43. 請求項１〜２４のいずれか一項に記載の抗体または抗原結合断片と製薬的に許容される担体とを含む、製薬組成物。
44. 抗体２Ａ４（ＡＴＣＣアクセション番号ＰＴＡ−９６６２）のヒト化バージョンもしくはキメラバージョン、または抗体７Ｄ８（ＡＴＣＣアクセション番号ＰＴＡ−９４６８）のヒト化バージョンもしくはキメラバージョンを含むヒト化抗体もしくはキメラ抗体と、製薬的に許容される担体とを含む、製薬組成物であって、
    該抗体の該ヒト化バージョンは、第一の種の抗体２Ａ４または抗体７Ｄ８のいずれかの軽鎖相補性決定領域および重鎖相補性決定領域、ならびに、第二の種の抗体２Ａ４または抗体７Ｄ８のいずれかの軽鎖フレームワーク領域、軽鎖定常領域、重鎖フレームワーク領域、および、重鎖定常領域を有し、
    該抗体の該キメラバージョンは、第一の種の抗体２Ａ４または抗体７Ｄ８のいずれかの軽鎖可変領域および重鎖可変領域、ならびに、第二の種の抗体２Ａ４または抗体７Ｄ８のいずれかの軽鎖定常領域および重鎖定常領域を有する、
    製薬組成物。
45. 配列番号１５７として示されるアミノ酸配列を含む軽鎖可変領域と配列番号１６３として示されるアミノ酸配列を含む重鎖可変領域とを含むヒト化抗体と、製薬的に許容される担体とを含む、製薬組成物。
46. 非経口投与のために調合される、請求項４４または４５に記載の製薬組成物。
47. 配列番号１５７として示されるアミノ酸配列をコードする核酸。
48. 配列番号１６３として示されるアミノ酸配列をコードする核酸。
49. 配列番号１５７として示されるアミノ酸配列をコードする核酸を含む宿主細胞。
50. ＣＨＯ細胞、ＨＥＫ−２９３細胞、ＨｅＬａ細胞、ＣＶ−１細胞、およびＣＯＳ細胞からなる群より選択される哺乳動物細胞である、請求項４９に記載の宿主細胞。
51. 前記宿主細胞が、配列番号１５７として示されるアミノ酸配列を含む抗体軽鎖可変領域を発現する、請求項４９に記載の宿主細胞。
52. 配列番号１６３として示されるアミノ酸配列をコードする核酸を含む宿主細胞。
53. ＣＨＯ細胞、ＨＥＫ−２９３細胞、ＨｅＬａ細胞、ＣＶ−１細胞、およびＣＯＳ細胞からなる群より選択される哺乳動物細胞である、請求項５２に記載の宿主細胞。
54. 前記宿主細胞が、配列番号１６３として示されるアミノ酸配列を含む抗体重鎖可変領域を発現する、請求項５２に記載の宿主細胞。
55. 配列番号１５７として示されるアミノ酸配列および配列番号１６３として示されるアミノ酸配列をコードする少なくとも１つの核酸を含む、ＣＨＯ細胞。

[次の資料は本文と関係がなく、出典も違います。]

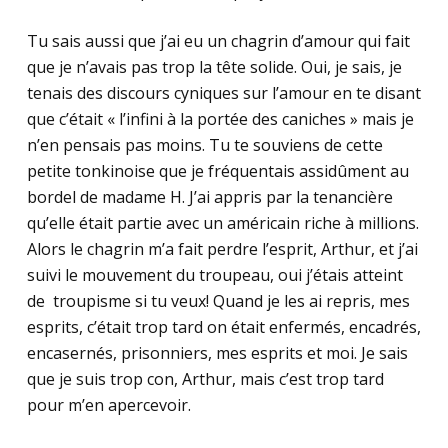
Tu sais aussi que j’ai eu un chagrin d’amour qui fait
que je n’avais pas trop la tête solide. Oui, je sais, je
tenais des discours cyniques sur l’amour en te disant
que c’était « l’infini à la portée des caniches » mais je
n’en pensais pas moins. Tu te souviens de cette
petite tonkinoise que je fréquentais assidûment au
bordel de madame H. J’ai appris par la tenancière
qu’elle était partie avec un américain riche à millions.
Alors le chagrin m’a fait perdre l’esprit, Arthur, et j’ai
suivi le mouvement du troupeau, oui j’étais atteint
de troupisme si tu veux! Quand je les ai repris, mes
esprits, c’était trop tard on était enfermés, encadrés,
encasernés, prisonniers, mes esprits et moi. Je sais
que je suis trop con, Arthur, mais c’est trop tard
pour m’en apercevoir.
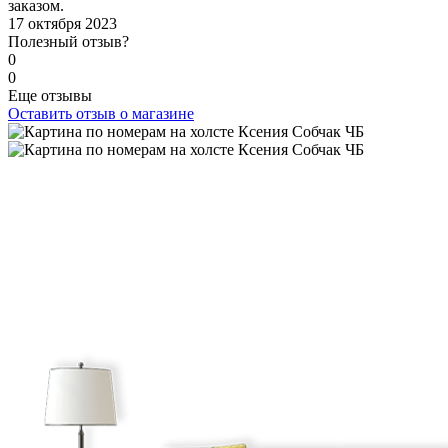
заказом.
17 октября 2023
Полезный отзыв?
0
0
Еще отзывы
Оставить отзыв о магазине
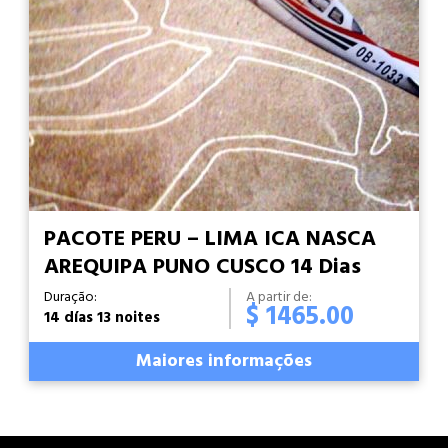
PACOTE PERU – LIMA ICA NASCA
AREQUIPA PUNO CUSCO 14 Dias
Duração:
A partir de:
$ 1465.00
14 días 13 noites
Maiores informações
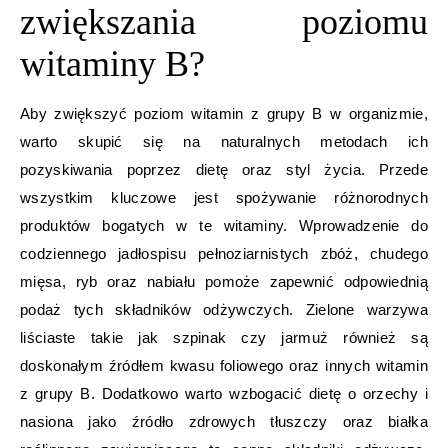
zwiększania poziomu
witaminy B?
Aby zwiększyć poziom witamin z grupy B w organizmie,
warto skupić się na naturalnych metodach ich
pozyskiwania poprzez dietę oraz styl życia. Przede
wszystkim kluczowe jest spożywanie różnorodnych
produktów bogatych w te witaminy. Wprowadzenie do
codziennego jadłospisu pełnoziarnistych zbóż, chudego
mięsa, ryb oraz nabiału pomoże zapewnić odpowiednią
podaż tych składników odżywczych. Zielone warzywa
liściaste takie jak szpinak czy jarmuż również są
doskonałym źródłem kwasu foliowego oraz innych witamin
z grupy B. Dodatkowo warto wzbogacić dietę o orzechy i
nasiona jako źródło zdrowych tłuszczy oraz białka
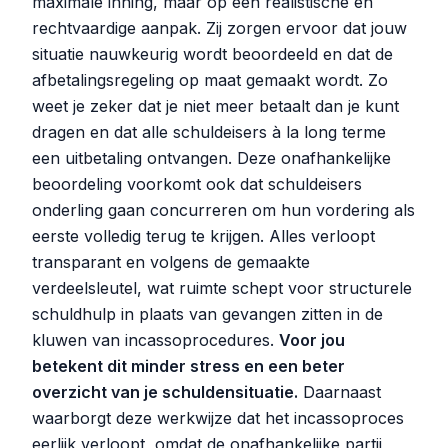
maximale inning, maar op een realistische en
rechtvaardige aanpak. Zij zorgen ervoor dat jouw
situatie nauwkeurig wordt beoordeeld en dat de
afbetalingsregeling op maat gemaakt wordt. Zo
weet je zeker dat je niet meer betaalt dan je kunt
dragen en dat alle schuldeisers à la long terme
een uitbetaling ontvangen. Deze onafhankelijke
beoordeling voorkomt ook dat schuldeisers
onderling gaan concurreren om hun vordering als
eerste volledig terug te krijgen. Alles verloopt
transparant en volgens de gemaakte
verdeelsleutel, wat ruimte schept voor structurele
schuldhulp in plaats van gevangen zitten in de
kluwen van incassoprocedures.
Voor jou
betekent dit minder stress en een beter
overzicht van je schuldensituatie.
Daarnaast
waarborgt deze werkwijze dat het incassoproces
eerlijk verloopt, omdat de onafhankelijke partij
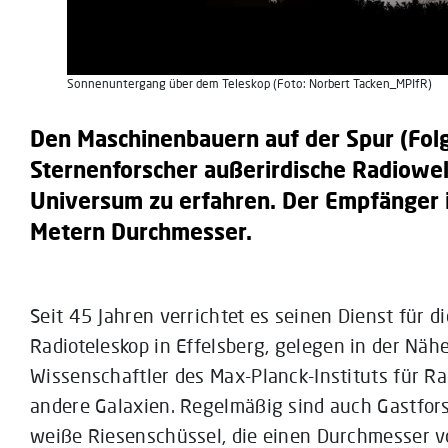
Sonnenuntergang über dem Teleskop (Foto: Norbert Tacken_MPIfR)
Den Maschinenbauern auf der Spur (Folge
Sternenforscher außerirdische Radiowel
Universum zu erfahren. Der Empfänger i
Metern Durchmesser.
Seit 45 Jahren verrichtet es seinen Dienst für d
Radioteleskop in Effelsberg, gelegen in der Näh
Wissenschaftler des Max-Planck-Instituts für R
andere Galaxien. Regelmäßig sind auch Gastforsc
weiße Riesenschüssel, die einen Durchmesser vo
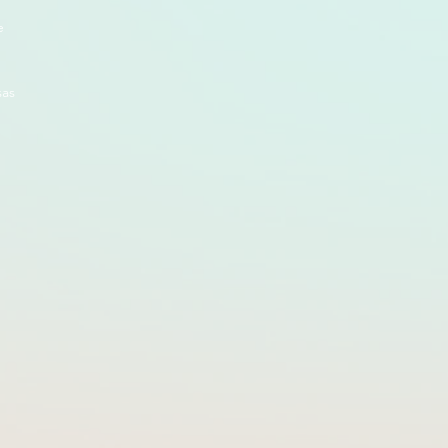
e
sas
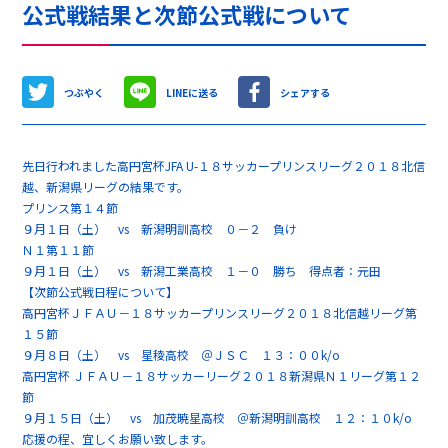
公式戦結果と次節公式戦について
つぶやく
LINEに送る
シェアする
先日行われました高円宮杯JFA U-１８サッカープリンスリーグ２０１８北信
越、新潟県リーグの結果です。
プリンス第１４節
９月１日（土） vs 新潟明訓高校 ０－２ 負け
Ｎ１第１１節
９月１日（土） vs 新潟工業高校 １－０ 勝ち 得点者：元田
【次節公式戦日程について】
高円宮杯ＪＦＡＵ－１８サッカープリンスリーグ２０１８北信越リーグ第
１５節
９月８日（土） vs 星稜高校 ＠ＪＳＣ １３：００k/o
高円宮杯 ＪＦＡＵ－１８サッカーリーグ２０１８新潟県Ｎ１リーグ第１２
節
９月１５日（土） vs 加茂暁星高校 ＠新潟明訓高校 １２：１０k/o
応援の程、宜しくお願い致します。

56. 前記宿主細胞が、配列番号１５７として示されるアミノ酸配列を含む軽鎖可変領域と配列番号１６３として示されるアミノ酸配列を含む重鎖可変領域とを含む抗体を発現する、請求項５５に記載のＣＨＯ細胞。
57. マウスモノクローナル抗体２Ａ４（ＡＴＣＣアクセション番号ＰＴＡ−９６６２）を発現するハイブリドーマ。

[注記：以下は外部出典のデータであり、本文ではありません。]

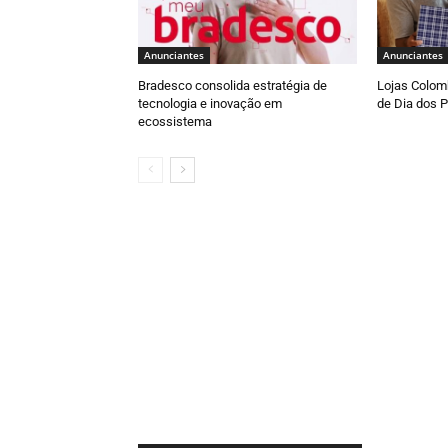
Anunciantes
Anunciantes
Bradesco consolida estratégia de
Lojas Colomb
tecnologia e inovação em
de Dia dos P
ecossistema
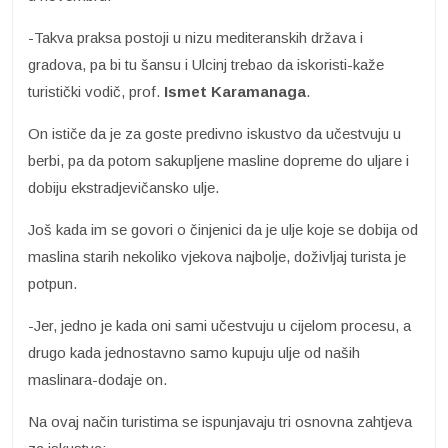
-Takva praksa postoji u nizu mediteranskih država i
gradova, pa bi tu šansu i Ulcinj trebao da iskoristi-kaže
turistički vodič, prof.
Ismet Karamanaga
.
On ističe da je za goste predivno iskustvo da učestvuju u
berbi, pa da potom sakupljene masline dopreme do uljare i
dobiju ekstradjevičansko ulje.
Još kada im se govori o činjenici da je ulje koje se dobija od
maslina starih nekoliko vjekova najbolje, doživljaj turista je
potpun.
-Jer, jedno je kada oni sami učestvuju u cijelom procesu, a
drugo kada jednostavno samo kupuju ulje od naših
maslinara-dodaje on.
Na ovaj način turistima se ispunjavaju tri osnovna zahtjeva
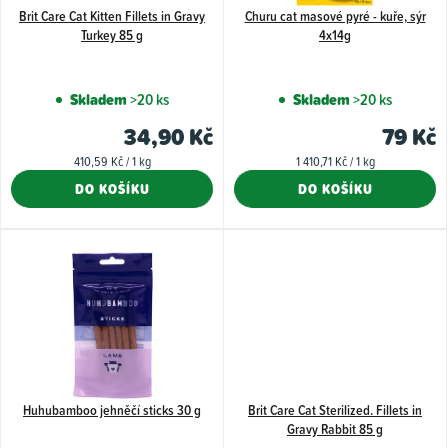
Brit Care Cat Kitten Fillets in Gravy
Churu cat masové pyré - kuře, sýr
r
Turkey 85 g
4x14g
o
d
Skladem
>20 ks
Skladem
>20 ks
u
34,90 Kč
79 Kč
k
Měrná
Měrná
410,59 Kč / 1 kg
1 410,71 Kč / 1 kg
t
cena:
cena:
DO KOŠÍKU
DO KOŠÍKU
ů
Huhubamboo jehněčí sticks 30 g
Brit Care Cat Sterilized. Fillets in
Gravy Rabbit 85 g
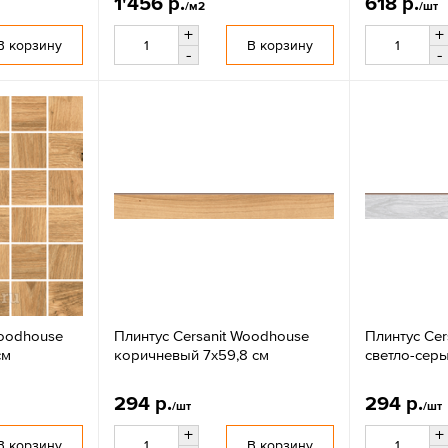
1'456 р.
618 р.
/м2
/шт
+
+
В корзину
В корзину
-
-
Woodhouse
Плинтус Cersanit Woodhouse
Плинтус Cer
см
коричневый 7x59,8 см
светло-серы
294 р.
294 р.
/шт
/шт
+
+
В корзину
В корзину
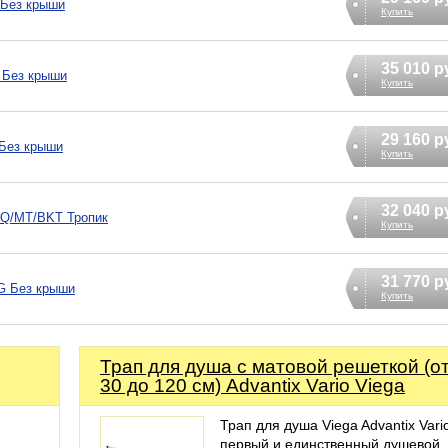
 Без крыши
Купить
35 010 р
 Без крыши
Купить
29 160 р
 Без крыши
Купить
32 040 р
6Q/MT/BKT Тропик
Купить
31 770 р
G Без крыши
Купить
Трап для душа с матовой решеткой (о
30 до 120 см) Advantix Vario Viega
Трап для душа Viega Advantix Vario
первый и единственный душевой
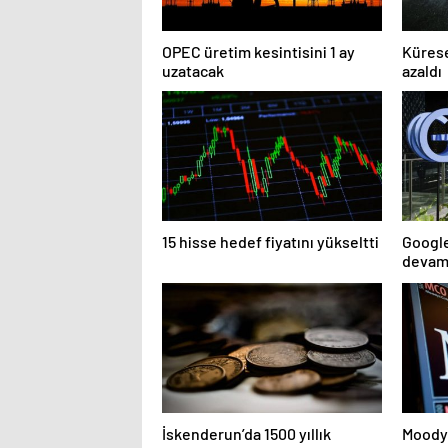
OPEC üretim kesintisini 1 ay
Kürese
uzatacak
azaldı
15 hisse hedef fiyatını yükseltti
Google
devam
İskenderun’da 1500 yıllık
Moody’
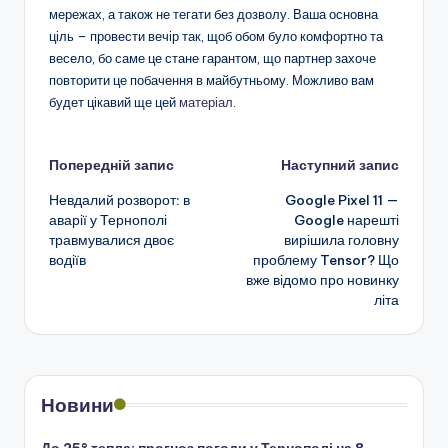
мережах, а також не тегати без дозволу. Ваша основна
ціль – провести вечір так, щоб обом було комфортно та
весело, бо саме це стане гарантом, що партнер захоче
повторити це побачення в майбутньому. Можливо вам
будет цікавий ще цей
матеріал
.
Навігація
Попередній запис
Наступний запис
Невдалий розворот: в
Google Pixel 11 —
по
аварії у Тернополі
Google нарешті
травмувалися двоє
вирішила головну
запису
водіїв
проблему Tensor? Що
вже відомо про новинку
літа
Новини
До 25° тепла: прогноз погоди у Тернополі на 8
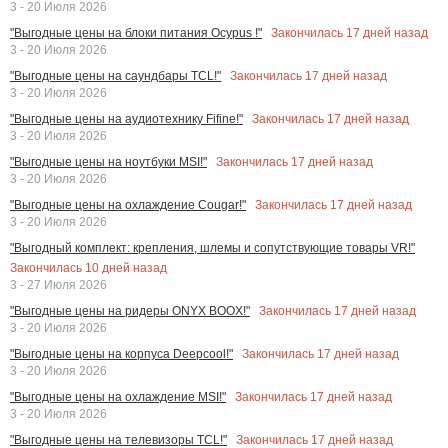
3 - 20 Июля 2026
Закончилась
17
дней назад
"Выгодные цены на блоки питания Ocypus !"
3 - 20 Июля 2026
Закончилась
17
дней назад
"Выгодные цены на саундбары TCL!"
3 - 20 Июля 2026
Закончилась
17
дней назад
"Выгодные цены на аудиотехнику Fifine!"
3 - 20 Июля 2026
Закончилась
17
дней назад
"Выгодные цены на ноутбуки MSI!"
3 - 20 Июля 2026
Закончилась
17
дней назад
"Выгодные цены на охлаждение Cougar!"
3 - 20 Июля 2026
"Выгодный комплект: крепления, шлемы и сопутствующие товары VR!"
Закончилась
10
дней назад
3 - 27 Июля 2026
Закончилась
17
дней назад
"Выгодные цены на ридеры ONYX BOOX!"
3 - 20 Июля 2026
Закончилась
17
дней назад
"Выгодные цены на корпуса Deepcool!"
3 - 20 Июля 2026
Закончилась
17
дней назад
"Выгодные цены на охлаждение MSI!"
3 - 20 Июля 2026
Закончилась
17
дней назад
"Выгодные цены на телевизоры TCL!"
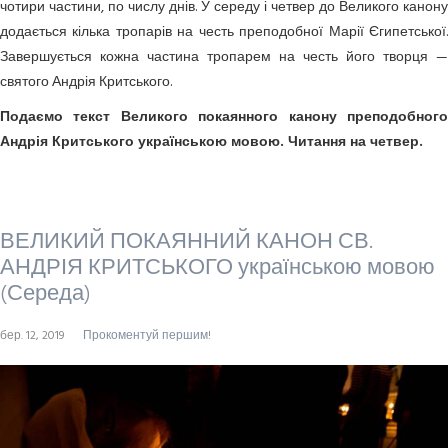
чотири частини, по числу днів. У середу і четвер до Великого канону
додається кілька тропарів на честь преподобної Марії Єгипетської.
Завершується кожна частина тропарем на честь його творця —
святого Андрія Критського.
Подаємо текст Великого покаянного канону преподобного
Андрія Критського українською мовою. Читання на четвер.
ВЕЛИКИЙ ПОКАЯННИЙ КАНОН СВ.
АНДРІЯ КРИТСЬКОГО українською мовою
(Середа)
бер. 12, 2019
Прокоментуй першим!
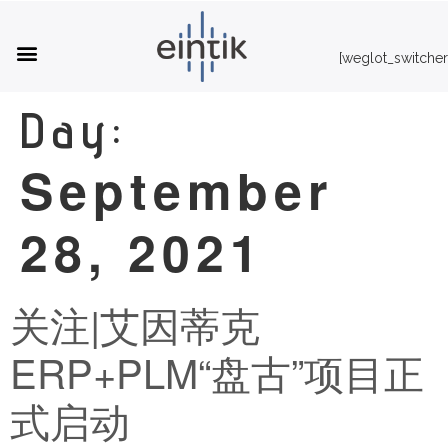
[weglot_switcher
NextSpot Accessories
Day:
September
28, 2021
关注|艾因蒂克
ERP+PLM“盘古”项目正
式启动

58. マウスモノクローナル抗体７Ｄ８（ＡＴＣＣアクセション番号ＰＴＡ−９４６８）を発現するハイブリドーマ。
59. 被験体においてＡＡアミロイドーシスまたはＡＬアミロイドーシスに関連するアミロイド沈着物を検出するための組成物であって、該組成物は、検出可能な標識に結合した請求項１〜２４のいずれか一項に記載の抗体または抗原結合断片を含み、そして該組成物は、該被験体に投与され、該被験体において該検出可能な標識が検出されることを特徴とする、組成物。
60. ＡＡアミロイドーシスまたはＡＬアミロイドーシスを有する被験体を治療的または予防的に処置するための医薬の調製のための、請求項１〜２４のいずれか一項に記載の抗体または抗原結合断片の使用。
61. ＡＡアミロイドーシスまたはＡＬアミロイドーシスを有する被験体を治療的または予防的に処置するための製薬組成物であって、請求項１〜２４のいずれか一項に記載の抗体または抗原結合断片を含む、組成物。